RESTful HTTP-API for the B2STAGE service inside the EUDAT project
https://eudat-b2stage.github.io/http-api/
MIT License
7 stars 7 forks source link

Upload performance #112

Closed chStaiger closed 6 years ago

chStaiger commented 6 years ago

I quickly tested the upload performance of a rather medium file.
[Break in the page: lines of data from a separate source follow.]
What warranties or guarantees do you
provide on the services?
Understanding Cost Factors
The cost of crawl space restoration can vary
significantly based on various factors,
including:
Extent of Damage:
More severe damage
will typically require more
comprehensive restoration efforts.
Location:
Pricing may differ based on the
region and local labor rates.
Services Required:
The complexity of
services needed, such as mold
Data transfer took place from SURFsara HPC cluster to the B2STAGE HTTP API test instance at CINECA. Code:

TOKEN="mysecrettoken"
SERVER='https://b2stage-test.cineca.it'
# Create 10GB file
dd if=/dev/zero of=file10G bs=1G count=10
time curl -X PUT -H "Authorization: Bearer $TOKEN" -F file=@file10G \
     $SERVER/api/registered/cinecaDMPZone1/home/cstaiger/upload/file10G

Result:

real    21m6.607s
pdonorio commented 6 years ago

Hi @chStaiger, it seems you tested the normal upload.

To reach better performance we needed to find a way that allows direct streaming of the HTTP packets to the iRODS socket; with Python/Flask this was possible only by allowing the content type HTTP header to be application/octet-stream.
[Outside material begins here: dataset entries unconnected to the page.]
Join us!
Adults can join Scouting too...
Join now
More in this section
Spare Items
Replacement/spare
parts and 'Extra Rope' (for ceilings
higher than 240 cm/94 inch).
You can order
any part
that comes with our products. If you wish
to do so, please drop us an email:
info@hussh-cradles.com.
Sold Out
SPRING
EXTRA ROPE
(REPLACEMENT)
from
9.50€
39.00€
Without doing so the web server would first save the file into his filesystem cache and then send it to iRODS, resulting in high overhead.

You can see the example for trying the "streaming mode" in the docs: https://eudat-b2stage.github.io/http-api/docs/user/registered.html#put

I have made a test with 10GB by using the curl streaming on your code:

# test performed from a host outside of CINECA
time curl -X PUT \
    -H "Authorization: Bearer $TOKEN" \
    -H "Content-Type: application/octet-stream" \
    -T file10G \
    $SERVER/api/registered/YOUR/PATH/TO/FOLDER/FILENAME

...

real    3m58.268s

Could you please have another try with this and come back to me?

chStaiger commented 6 years ago

With the extended header I get:

real    4m52.104s

And when uploading larger files, the files get only transferred partially:

time curl -X PUT -H "Authorization: Bearer $TOKEN" -H "Content-Type: application/octet-stream" \
-F file=@file100G $SERVER/api/registered/cinecaDMPZone1/home/cstaiger/upload/file100G_22-02

curl: (18) transfer closed with 233 bytes remaining to read

real    5m8.219s
user    0m6.540s
sys     0m4.280s
chStaiger commented 6 years ago

The only problem is, when you use streaming in the python API you will loose the ability to trigger event hooks in iRODS and you will loose the full audit trail in the iRODS logs, since iRODS will not notice, that someone is accessing its data objects. See ticket here: https://github.com/irods/python-irodsclient/issues/117

chStaiger commented 6 years ago

For comparison. A normal transfer with the iRODS native protocol for a 10GB file takes real 1m16.603s.

pdonorio commented 6 years ago

when uploading larger files, the files get only transferred partially

I think there might be some timeout / limit left somewhere, I could double check

when you use streaming in the python API you will loose the ability to trigger

You can't have it all with the current python library at the moment

A normal transfer with the iRODS native protocol for a 10GB file takes

Probably C++ original client leverage some parallel transfer on the socket so it is much more performant. I don't think we can gain much more in that direction.

In general our HTTP API wants to make things easier and simpler with a standard interface. We reached that with Python by losing some on the performance side.

pdonorio commented 6 years ago

I think this can be closed until we found a new way to boost performance based on prc library.